Z punktu widzenia Kremla taki rozwój wypadków wzbudza niepokój - uważa "FAZ". "Putin wie, że kraje bałtyckie odegrały rolę drożdży w procesie fermentacji nie tylko w przypadku rozwiązania i upadku ZSRR" - zauważa komentator.
Właśnie to jest - jego zdaniem - powodem gniewu Putina, jego nieprzejednanej postawy i chęci do kłótni. I właśnie dlatego zaprosił do Koenigsbergu (komentator użył niemieckiej nazwy Kaliningradu) swoich "przyjaciół" z Berlina i Paryża, a nie bezpośrednich sąsiadów Polski i Litwy.
"Z tego punktu widzenia prezydenci Polski i Litwy mogą uznać brak zaproszenia na niedzielne uroczystości za niezamierzony komplement.

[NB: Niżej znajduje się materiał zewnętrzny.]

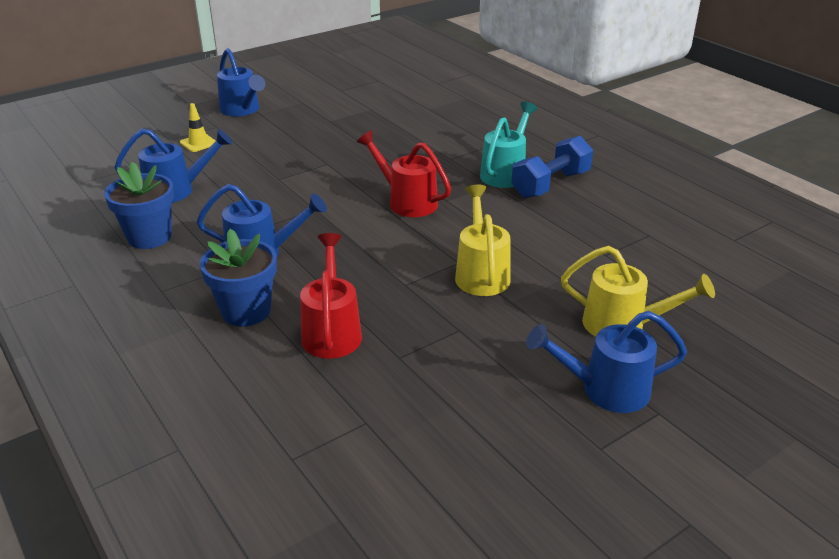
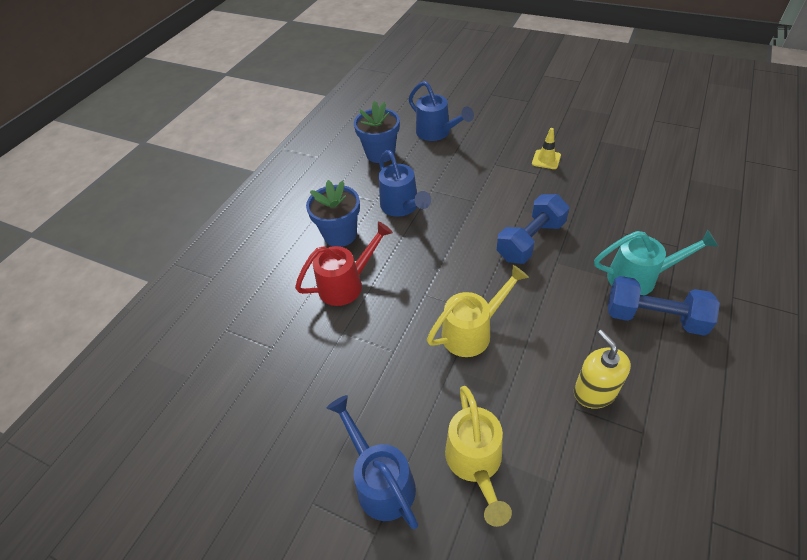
camera: 65 degrees right, 15 degrees up
yellow traffic cone [180,103,216,152] -> yellow traffic cone moved to [532,128,561,169]
blue watering can [217,48,265,116] -> none
red watering can [357,131,451,217] -> blue dumbbell [497,194,569,264]
none -> yellow soap dispenser [574,330,631,409]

Nie zostali zaproszeni, ponieważ Putin traktuje ich poważnie, być może poważniej niż niektórych specjalistów od polityki zagranicznej w Berlinie" - czytamy w konkluzji.
"Die Welt" uważa, że brak zaproszeń dla prezydentów Polski i Litwy był "czymś więcej niż tylko przypadkiem". Komentator przypomniał wypowiedź jednego z zaufanych współpracowników rosyjskiego prezydenta - "Na nasze uroczystości zaprosiliśmy naszych przyjaciół". Rosjanin miał być może swoje powody, by dokonać takiego wyboru - zauważył.
"Jednak to, że kanclerz Gerhard Schroeder i prezydent Jacques Chirac kształtują politykę wschodnią UE za plecami mieszkańców Europy Środkowej, musi budzić niepokój" - uważa gazeta.
"Sueddeutsche Zeitung" zwróciła w relacji z Kaliningradu uwagę na słowa Putina, iż skandal wokół zaproszeń jest jedynie "dziennikarskim wynalazkiem". Kanclerz Schroeder kwitował pytania dotyczące tego tematu "demonstrującym znudzenie wzruszaniem ramion" - czytamy w "SZ".